L'insoddisfazione di Freud è confermata dal fatto che egli prende in considerazione la possibilità che l'angoscia riconosca, come sua matrice primaria, il trauma della nascita, un evento - ipotizzato da Otto Rank - che precede le vicissitudini pulsionali e l'interiorizzazione del Super-Io. Di fatto, l'ipotesi è insostenibile, ma essa comporta un'intuizione alla quale sarebbe difficile non dare credito.

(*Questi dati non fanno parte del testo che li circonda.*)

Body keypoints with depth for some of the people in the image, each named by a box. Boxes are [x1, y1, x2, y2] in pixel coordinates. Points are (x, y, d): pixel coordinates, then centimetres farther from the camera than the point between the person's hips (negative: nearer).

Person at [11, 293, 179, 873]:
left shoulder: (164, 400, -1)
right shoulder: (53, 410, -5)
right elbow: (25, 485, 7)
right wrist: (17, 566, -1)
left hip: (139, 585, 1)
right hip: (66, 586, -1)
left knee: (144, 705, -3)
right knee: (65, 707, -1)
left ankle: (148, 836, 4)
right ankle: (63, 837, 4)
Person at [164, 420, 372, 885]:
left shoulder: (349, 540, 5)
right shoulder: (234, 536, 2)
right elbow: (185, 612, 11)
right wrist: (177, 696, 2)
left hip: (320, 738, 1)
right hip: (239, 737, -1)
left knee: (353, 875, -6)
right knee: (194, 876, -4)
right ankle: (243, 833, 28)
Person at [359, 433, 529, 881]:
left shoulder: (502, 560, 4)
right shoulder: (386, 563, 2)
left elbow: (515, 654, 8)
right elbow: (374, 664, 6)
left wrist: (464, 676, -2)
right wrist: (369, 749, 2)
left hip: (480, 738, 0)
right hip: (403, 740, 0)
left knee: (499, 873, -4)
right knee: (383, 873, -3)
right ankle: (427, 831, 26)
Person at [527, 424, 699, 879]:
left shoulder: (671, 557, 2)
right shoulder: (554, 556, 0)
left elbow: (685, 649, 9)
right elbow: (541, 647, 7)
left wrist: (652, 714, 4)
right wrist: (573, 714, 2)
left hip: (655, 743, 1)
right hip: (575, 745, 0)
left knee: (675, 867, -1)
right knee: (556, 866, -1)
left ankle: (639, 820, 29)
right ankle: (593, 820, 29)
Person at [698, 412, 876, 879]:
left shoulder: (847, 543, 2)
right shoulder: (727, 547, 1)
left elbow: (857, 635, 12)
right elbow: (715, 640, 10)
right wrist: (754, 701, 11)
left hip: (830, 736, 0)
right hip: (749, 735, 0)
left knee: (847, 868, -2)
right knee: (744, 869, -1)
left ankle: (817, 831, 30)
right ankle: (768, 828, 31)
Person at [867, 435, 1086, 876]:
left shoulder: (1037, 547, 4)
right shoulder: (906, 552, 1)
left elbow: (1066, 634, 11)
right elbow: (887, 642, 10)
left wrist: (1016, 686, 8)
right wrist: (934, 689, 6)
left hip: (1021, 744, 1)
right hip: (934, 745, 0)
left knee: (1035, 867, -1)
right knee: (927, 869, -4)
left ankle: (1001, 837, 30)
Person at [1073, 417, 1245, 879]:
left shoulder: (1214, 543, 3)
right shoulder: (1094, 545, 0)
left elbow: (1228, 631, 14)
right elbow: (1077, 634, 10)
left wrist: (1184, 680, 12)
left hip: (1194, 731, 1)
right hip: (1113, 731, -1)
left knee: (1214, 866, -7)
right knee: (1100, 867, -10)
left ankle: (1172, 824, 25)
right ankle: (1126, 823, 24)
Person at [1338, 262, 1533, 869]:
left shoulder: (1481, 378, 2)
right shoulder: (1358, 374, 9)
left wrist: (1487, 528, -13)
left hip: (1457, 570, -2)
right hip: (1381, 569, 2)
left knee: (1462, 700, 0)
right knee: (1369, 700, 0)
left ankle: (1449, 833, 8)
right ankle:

Le grandi paure che sottendono l'angoscia sono, infatti, il morire, l'impazzire e il perdere il controllo sul comportamento. Il dato in comune tra queste paure è l'esclusione e la separazione definitiva dal contesto sociale (tomba, manicomio, carcere). Posto che l'angoscia si attiva in rapporto ad un conflitto più o meno consapevole tra l'Io e il mondo sociale, è arduo non riconoscere nel suo contenuto costante (l'esclusione sociale) un aspetto che riconduce immediatamente ad un bisogno primario di relazione con l'altro. Ricondurre questo bisogno, come fa Freud, all'originaria condizione infantile d'impotenza e di dipendenza, serve solo a negare che esso è costitutivo della natura umana, e si perpetua vita natural durante.
L'angoscia riconosce dunque la sua matrice nelle vicissitudini del rapporto interiore tra l'io e l'Altro.